Ketua Umum Gabungan Pengusaha Kelapa Sawit Indonesia (GAPKI), Eddy Martono merespons pernyataan Menteri Keuangan (Menkeu) Purbaya Yudhi Sadewa terkait ekspor produk Crude Palm Oil (CPO).
Purbaya menyebut produk CPO diekspor ke Amerika Serikat (AS) lewat Singapura, namun yang dilaporkan hanya yang ke Singapura.
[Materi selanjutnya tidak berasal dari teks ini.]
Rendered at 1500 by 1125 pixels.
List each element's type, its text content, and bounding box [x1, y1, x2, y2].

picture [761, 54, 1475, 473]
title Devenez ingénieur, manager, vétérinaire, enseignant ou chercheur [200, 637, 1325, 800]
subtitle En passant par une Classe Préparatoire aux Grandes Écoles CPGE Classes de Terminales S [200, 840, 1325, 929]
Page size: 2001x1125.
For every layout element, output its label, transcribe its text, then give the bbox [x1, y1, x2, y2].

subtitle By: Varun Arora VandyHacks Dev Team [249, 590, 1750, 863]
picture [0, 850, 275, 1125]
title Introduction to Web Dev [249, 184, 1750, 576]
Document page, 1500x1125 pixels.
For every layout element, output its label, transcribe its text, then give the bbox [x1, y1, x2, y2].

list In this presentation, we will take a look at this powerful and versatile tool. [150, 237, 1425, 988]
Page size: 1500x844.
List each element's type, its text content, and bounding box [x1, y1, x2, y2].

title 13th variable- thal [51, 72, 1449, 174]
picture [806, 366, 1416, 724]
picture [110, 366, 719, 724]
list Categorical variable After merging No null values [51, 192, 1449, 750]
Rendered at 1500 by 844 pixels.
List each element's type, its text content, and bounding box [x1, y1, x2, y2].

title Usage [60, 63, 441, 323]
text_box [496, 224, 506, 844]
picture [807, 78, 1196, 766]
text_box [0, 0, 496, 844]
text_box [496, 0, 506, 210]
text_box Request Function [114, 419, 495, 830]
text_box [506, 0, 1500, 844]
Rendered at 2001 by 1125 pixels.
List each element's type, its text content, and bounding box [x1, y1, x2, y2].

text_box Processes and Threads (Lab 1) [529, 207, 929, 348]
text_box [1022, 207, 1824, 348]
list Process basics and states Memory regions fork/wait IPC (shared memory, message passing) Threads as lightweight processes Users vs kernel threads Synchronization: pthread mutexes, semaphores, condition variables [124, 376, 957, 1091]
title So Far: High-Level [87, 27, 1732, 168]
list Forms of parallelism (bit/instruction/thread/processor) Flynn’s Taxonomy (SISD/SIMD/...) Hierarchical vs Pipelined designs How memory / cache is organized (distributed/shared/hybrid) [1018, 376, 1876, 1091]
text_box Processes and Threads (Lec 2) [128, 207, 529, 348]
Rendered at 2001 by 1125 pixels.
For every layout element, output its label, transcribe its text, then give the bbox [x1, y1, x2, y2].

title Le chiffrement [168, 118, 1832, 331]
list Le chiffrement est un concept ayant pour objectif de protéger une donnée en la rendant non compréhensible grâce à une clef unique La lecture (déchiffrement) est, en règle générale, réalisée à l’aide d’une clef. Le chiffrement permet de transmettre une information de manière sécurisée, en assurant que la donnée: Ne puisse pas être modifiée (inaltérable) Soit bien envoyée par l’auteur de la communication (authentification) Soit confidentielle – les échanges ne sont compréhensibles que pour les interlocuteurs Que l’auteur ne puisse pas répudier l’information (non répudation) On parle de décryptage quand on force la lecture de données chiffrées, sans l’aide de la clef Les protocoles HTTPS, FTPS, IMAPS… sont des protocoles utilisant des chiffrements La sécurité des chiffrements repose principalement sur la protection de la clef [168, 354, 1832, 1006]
Eddy mengaku belum mengetahui duduk persoalan yang sebenarnya, khususnya terkait negara tujuan ekspor.
Yang jelas, kata Eddy, setiap bulan pemerintah mengeluarkan Harga Patokan Ekspor (HPE) yang menjadi dasar bagi pengusaha untuk membayar pajak ekspor. Tanpa pelunasan pajak tersebut maka barang mereka tak dapat keluar dari pelabuhan.
SCROLL TO CONTINUE WITH CONTENT
"Saya terus terang belum tahu duduk persoalan yang sebenarnya apakah ekspornya ke US atau ke Singapore, yang jelas setiap bulan pemerintah mengeluarkan Harga Patokan Ekspor (HPE) dasar inilah untuk membayar pajak ekspor, karena kalau belum membayar pajak ekspor (Bea Keluar) barang tidak akan bisa keluar dari pelabuhan dan sudah pasti ada tujuan ekspornya," jelasnya saat dihubungi detikcom, Jumat (6/2/2026).
Terkait ekspor melalui negara perantara, Eddy mempertanyakan apakah praktik seperti itu memang salah. Pasalnya, selama ini sejumlah negara di Afrika, Asia Tengah, hingga Eropa Timur justru meminta Indonesia mengekspor CPO ke negaranya untuk kemudian didistribusikan kembali ke negara-negara sekitarnya.
"Saya juga tidak mengerti apabila perusahaan mengekspor ke suatu negara kemudian perusahaan di negara tersebut melakukan re-export apakah salah, sebab selama ini justru beberapa negara di Afrika, di Asia Tengah, Eropa Timur minta untuk menjadi hub dari ekspor minyak sawit Indonesia untuk di ekspor ke negara sekitar mereka, apakah yang seperti ini salah?" tanya Eddy.
Oleh karena itu, Eddy menilai perlu kejelasan lebih lanjut mengenai praktik ekspor yang dianggap bermasalah. Tanpa kejelasan tersebut, GAPKI mempertanyakan apakah re-ekspor melalui negara lain dapat langsung dinilai sebagai bentuk pelanggaran.
"Apakah yang seperti ini salah, sekali lagi saya mesti tahu terlebih dahulu duduk persoalan apa yang dipermasalahkan perihal ini," tuturnya.
Sebelumnya, Purbaya menuding bahwa Indonesia bertahun-tahun dikibuli oleh pengusaha minyak kelapa sawit (CPO). Banyak dari mereka ekspor ke AS melalui Singapura, namun yang dilaporkan hanya sebagian yang di Singapura saja.
Purbaya menduga pajak di Singapura kecil sehingga hal itu dilakukan. Atas tindakan itu, penerimaan negara dirugikan secara signifikan.
"Artinya, selama beberapa tahun kita dikibuli para pengusaha CPO. Kalau batu bara belum kita dapat, tetapi utamanya CPO nanti kita akan kejar," tegas Purbaya saat rapat kerja dengan Komisi XI DPR RI, Rabu (4/2/2026).